▸ **Supplied records**
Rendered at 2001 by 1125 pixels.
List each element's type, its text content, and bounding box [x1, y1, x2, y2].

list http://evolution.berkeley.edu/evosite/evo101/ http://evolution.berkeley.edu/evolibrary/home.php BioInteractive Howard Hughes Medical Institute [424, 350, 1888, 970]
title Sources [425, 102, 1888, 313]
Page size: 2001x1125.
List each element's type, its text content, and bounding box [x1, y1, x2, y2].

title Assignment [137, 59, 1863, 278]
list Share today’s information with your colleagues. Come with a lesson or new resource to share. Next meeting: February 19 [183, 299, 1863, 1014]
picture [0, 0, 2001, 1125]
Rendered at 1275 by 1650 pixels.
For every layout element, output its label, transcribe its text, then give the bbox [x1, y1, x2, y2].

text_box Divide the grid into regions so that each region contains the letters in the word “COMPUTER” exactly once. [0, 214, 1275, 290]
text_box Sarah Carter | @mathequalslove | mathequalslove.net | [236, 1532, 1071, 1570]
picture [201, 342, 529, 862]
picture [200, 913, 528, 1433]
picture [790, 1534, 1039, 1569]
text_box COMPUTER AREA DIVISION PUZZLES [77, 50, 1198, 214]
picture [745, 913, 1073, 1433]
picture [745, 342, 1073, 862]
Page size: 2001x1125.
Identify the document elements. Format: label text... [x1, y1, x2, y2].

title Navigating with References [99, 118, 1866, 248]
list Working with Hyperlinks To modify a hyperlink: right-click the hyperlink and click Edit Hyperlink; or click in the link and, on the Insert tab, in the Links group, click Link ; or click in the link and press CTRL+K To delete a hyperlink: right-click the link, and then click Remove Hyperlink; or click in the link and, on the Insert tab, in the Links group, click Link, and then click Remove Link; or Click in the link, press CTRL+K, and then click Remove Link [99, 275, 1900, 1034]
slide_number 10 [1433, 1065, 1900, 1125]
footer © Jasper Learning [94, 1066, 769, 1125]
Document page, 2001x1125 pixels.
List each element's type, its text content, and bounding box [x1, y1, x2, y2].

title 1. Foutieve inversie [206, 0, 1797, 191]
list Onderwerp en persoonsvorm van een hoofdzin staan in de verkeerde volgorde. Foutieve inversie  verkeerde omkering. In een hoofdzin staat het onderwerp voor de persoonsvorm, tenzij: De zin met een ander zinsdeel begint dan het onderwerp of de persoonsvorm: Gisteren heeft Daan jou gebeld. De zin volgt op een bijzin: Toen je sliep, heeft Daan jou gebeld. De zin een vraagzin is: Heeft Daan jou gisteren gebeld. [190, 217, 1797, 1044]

▸ **Task goal**
All of the material must be given again without any change.

▸ **Result for this task**
Rendered at 2001 by 1125 pixels.
List each element's type, its text content, and bounding box [x1, y1, x2, y2].

list http://evolution.berkeley.edu/evosite/evo101/ http://evolution.berkeley.edu/evolibrary/home.php BioInteractive Howard Hughes Medical Institute [424, 350, 1888, 970]
title Sources [425, 102, 1888, 313]
Page size: 2001x1125.
List each element's type, its text content, and bounding box [x1, y1, x2, y2].

title Assignment [137, 59, 1863, 278]
list Share today’s information with your colleagues. Come with a lesson or new resource to share. Next meeting: February 19 [183, 299, 1863, 1014]
picture [0, 0, 2001, 1125]
Rendered at 1275 by 1650 pixels.
For every layout element, output its label, transcribe its text, then give the bbox [x1, y1, x2, y2].

text_box Divide the grid into regions so that each region contains the letters in the word “COMPUTER” exactly once. [0, 214, 1275, 290]
text_box Sarah Carter | @mathequalslove | mathequalslove.net | [236, 1532, 1071, 1570]
picture [201, 342, 529, 862]
picture [200, 913, 528, 1433]
picture [790, 1534, 1039, 1569]
text_box COMPUTER AREA DIVISION PUZZLES [77, 50, 1198, 214]
picture [745, 913, 1073, 1433]
picture [745, 342, 1073, 862]
Page size: 2001x1125.
Identify the document elements. Format: label text... [x1, y1, x2, y2].

title Navigating with References [99, 118, 1866, 248]
list Working with Hyperlinks To modify a hyperlink: right-click the hyperlink and click Edit Hyperlink; or click in the link and, on the Insert tab, in the Links group, click Link ; or click in the link and press CTRL+K To delete a hyperlink: right-click the link, and then click Remove Hyperlink; or click in the link and, on the Insert tab, in the Links group, click Link, and then click Remove Link; or Click in the link, press CTRL+K, and then click Remove Link [99, 275, 1900, 1034]
slide_number 10 [1433, 1065, 1900, 1125]
footer © Jasper Learning [94, 1066, 769, 1125]
Document page, 2001x1125 pixels.
List each element's type, its text content, and bounding box [x1, y1, x2, y2].

title 1. Foutieve inversie [206, 0, 1797, 191]
list Onderwerp en persoonsvorm van een hoofdzin staan in de verkeerde volgorde. Foutieve inversie  verkeerde omkering. In een hoofdzin staat het onderwerp voor de persoonsvorm, tenzij: De zin met een ander zinsdeel begint dan het onderwerp of de persoonsvorm: Gisteren heeft Daan jou gebeld. De zin volgt op een bijzin: Toen je sliep, heeft Daan jou gebeld. De zin een vraagzin is: Heeft Daan jou gisteren gebeld. [190, 217, 1797, 1044]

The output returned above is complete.